Pope Francis on Saturday hammered home his message that European governments must do more to care for migrants crossing the Mediterranean, saying "those who risk their lives at sea do not invade, they look for welcome".
Closing a meeting of bishops and young people from around the Mediterranean in the French port city of Marseille, he added that migration is "a reality of our times, a process that involves three continents around the Mediterranean and that must be governed with wise foresight, including a European response".
The pope's remarks – given in front of President Emmanuel Macron, whose government plans tougher measures to control migration – follow his insistence on arrival in France Friday that "people who are at risk of drowning when abandoned on the waves must be rescued".
The pope also appeared to weigh in on French domestic politics, targeting two of Macron's projects in assisted dying and inscribing the right to abortion in the constitution.
Old people risk being "pushed aside, under the false pretences of a supposedly dignified and 'sweet' death that is more 'salty' than the waters of the sea," Francis warned.
He also spoke of "unborn children, rejected in the name of a false right to progress, which is instead a retreat into the selfish needs of the individual".
'Give us back a little hope'
The Vélodrome stadium in France's second city will be packed with almost 60,000 people for the pope's visit later on Saturday, while as many as 100,000 lined the Avenue du Prado for his "popemobile" tour ahead of the mass.
Francky Domingo, a Beninese man who heads a group of undocumented migrants in Marseille, said he hoped the pontiff's visit would "give us back a little hope" and "calm the political tensions".
The Mediterranean port is a "cosmopolitan, multicultural, multireligious" hub but "faces huge difficulties, drug trafficking that costs human lives every day, the problem of housing", Domingo added.
Around 40 people have been killed in shootings in Marseille this year, and President Emmanuel Macron has promised billions of euros to upgrade city infrastructure in a bid to stop the downward spiral.
But not everyone has welcomed the Pope's visit.
Some politicians on the left have criticised Macron's decision to attend Saturday's mass as an infringement of state secularism.
Others on the right have attacked Francis for "interfering" in domestic politics.
The migration debate has been stoked by mass arrivals on the Italian island of Lampedusa last week.
French Interior Minister Gerald Darmanin – who greeted the pope on his arrival – has vowed not to take in a single one.
'Must be rescued'
Francis' first stop in Marseille was the city's landmark Notre Dame de la Garde church, where sailors have traditionally prayed for protection, and model ships given in thanks hang from the ceiling.

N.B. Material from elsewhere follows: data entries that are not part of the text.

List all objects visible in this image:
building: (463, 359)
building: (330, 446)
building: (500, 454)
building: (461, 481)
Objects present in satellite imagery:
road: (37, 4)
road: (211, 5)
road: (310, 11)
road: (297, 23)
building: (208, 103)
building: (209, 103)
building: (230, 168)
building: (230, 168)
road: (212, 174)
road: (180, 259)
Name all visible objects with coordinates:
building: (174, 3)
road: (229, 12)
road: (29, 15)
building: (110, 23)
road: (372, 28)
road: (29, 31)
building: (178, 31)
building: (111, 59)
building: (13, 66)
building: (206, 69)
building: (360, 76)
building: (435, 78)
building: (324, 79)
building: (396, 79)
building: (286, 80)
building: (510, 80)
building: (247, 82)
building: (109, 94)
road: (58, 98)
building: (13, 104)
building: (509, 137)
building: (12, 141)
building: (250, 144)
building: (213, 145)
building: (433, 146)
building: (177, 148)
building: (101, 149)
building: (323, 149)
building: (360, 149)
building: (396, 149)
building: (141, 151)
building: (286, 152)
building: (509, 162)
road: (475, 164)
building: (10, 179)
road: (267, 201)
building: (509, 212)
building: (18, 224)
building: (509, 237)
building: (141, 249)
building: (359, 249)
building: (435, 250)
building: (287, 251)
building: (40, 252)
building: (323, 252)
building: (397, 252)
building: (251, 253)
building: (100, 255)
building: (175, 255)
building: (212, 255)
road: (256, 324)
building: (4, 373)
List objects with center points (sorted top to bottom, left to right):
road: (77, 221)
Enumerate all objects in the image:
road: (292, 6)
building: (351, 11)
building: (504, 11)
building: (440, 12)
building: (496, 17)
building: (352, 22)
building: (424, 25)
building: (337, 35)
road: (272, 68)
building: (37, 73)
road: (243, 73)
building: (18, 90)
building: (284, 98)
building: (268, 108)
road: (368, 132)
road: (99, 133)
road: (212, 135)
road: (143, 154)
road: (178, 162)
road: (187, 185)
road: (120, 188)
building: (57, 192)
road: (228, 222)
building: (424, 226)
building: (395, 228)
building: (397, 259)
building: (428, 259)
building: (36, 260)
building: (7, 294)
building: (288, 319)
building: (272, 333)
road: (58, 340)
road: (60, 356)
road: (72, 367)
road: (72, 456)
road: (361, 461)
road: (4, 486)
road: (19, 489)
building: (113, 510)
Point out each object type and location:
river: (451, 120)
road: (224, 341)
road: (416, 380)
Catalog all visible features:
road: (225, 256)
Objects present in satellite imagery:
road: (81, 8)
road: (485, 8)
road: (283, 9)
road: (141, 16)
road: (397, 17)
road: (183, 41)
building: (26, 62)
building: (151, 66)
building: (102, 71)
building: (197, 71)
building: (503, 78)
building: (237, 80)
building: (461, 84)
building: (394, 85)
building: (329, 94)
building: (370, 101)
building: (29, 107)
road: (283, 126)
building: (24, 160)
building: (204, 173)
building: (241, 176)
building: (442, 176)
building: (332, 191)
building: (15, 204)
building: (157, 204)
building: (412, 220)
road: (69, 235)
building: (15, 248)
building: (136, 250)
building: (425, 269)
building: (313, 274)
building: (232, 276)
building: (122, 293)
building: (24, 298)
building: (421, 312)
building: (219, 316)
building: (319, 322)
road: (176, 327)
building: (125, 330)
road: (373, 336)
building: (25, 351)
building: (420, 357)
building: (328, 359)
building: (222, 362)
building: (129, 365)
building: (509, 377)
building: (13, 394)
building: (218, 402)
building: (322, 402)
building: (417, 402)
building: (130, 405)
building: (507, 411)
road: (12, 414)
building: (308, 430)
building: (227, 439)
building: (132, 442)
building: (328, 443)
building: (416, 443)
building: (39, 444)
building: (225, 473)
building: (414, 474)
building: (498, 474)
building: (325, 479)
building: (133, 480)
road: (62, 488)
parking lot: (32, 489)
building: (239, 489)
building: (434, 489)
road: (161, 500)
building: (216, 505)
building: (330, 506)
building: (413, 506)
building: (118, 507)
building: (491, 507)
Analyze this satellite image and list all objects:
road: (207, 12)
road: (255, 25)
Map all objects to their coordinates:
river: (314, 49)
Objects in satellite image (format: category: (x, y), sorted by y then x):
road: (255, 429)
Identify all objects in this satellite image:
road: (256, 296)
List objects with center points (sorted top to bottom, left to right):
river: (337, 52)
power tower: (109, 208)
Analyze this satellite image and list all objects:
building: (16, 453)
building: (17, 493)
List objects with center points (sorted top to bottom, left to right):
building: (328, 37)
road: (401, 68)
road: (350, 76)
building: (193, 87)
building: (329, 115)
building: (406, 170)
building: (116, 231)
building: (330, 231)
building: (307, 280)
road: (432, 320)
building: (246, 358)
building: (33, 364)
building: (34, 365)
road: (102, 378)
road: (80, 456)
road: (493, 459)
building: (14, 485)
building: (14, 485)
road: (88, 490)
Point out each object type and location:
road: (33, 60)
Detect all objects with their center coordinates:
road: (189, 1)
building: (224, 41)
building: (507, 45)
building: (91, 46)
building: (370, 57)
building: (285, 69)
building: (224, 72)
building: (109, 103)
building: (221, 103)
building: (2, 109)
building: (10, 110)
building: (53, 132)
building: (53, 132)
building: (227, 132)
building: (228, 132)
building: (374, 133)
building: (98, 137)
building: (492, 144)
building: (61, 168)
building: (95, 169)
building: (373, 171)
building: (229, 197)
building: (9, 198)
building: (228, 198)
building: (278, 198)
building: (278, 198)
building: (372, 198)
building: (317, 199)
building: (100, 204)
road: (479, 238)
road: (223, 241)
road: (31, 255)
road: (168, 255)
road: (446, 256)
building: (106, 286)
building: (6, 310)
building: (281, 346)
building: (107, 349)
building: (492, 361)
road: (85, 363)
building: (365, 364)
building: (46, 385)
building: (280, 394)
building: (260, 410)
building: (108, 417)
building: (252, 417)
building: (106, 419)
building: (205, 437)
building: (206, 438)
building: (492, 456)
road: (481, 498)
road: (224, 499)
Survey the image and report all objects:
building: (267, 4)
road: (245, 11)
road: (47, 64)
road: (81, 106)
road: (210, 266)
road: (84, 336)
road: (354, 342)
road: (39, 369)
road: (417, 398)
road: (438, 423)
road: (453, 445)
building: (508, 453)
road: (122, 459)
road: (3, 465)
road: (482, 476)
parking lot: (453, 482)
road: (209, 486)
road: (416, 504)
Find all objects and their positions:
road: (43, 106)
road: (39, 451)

At a monument overlooking city rooftops and the glinting Mediterranean, the pontiff insisted that "people who are at risk of drowning when abandoned on the waves must be rescued".
In unprepared remarks added at the end of his speech, the pope thanked aid groups rescuing migrants in danger at sea, condemning efforts to prevent their activity as "gestures of hate".
François Thomas, president one such group, SOS Mediterranée, was grateful for the papal backing.
"These hindrances to our mission, this criticism is very violent, and to have a message from the pope himself, here in Marseille... in view of the sea, it's very powerful," he told AFP after Francis' speech.
The rescuers have been running missions in the Mediterranean since 2015. But their ship the Ocean Viking has sometimes been held in port by authorities or denied permission to dock after pulling people from the water.
Religious heritage
Pope Francis' message at the closing session of the "Mediterranean Meetings" may have had less resonance given Catholicism's long decline in France.
Fewer than a third of people still say they are Catholic, and only a fraction of those regularly attend mass.
The country's religious heritage nevertheless still has enormous weight, with Macron showing off progress in restoring fire-ravaged Paris cathedral Notre Dame to King Charles III this week.
He has also announced tax breaks for contributions to a fund to renovate church buildings in villages too small to take on the repairs themselves.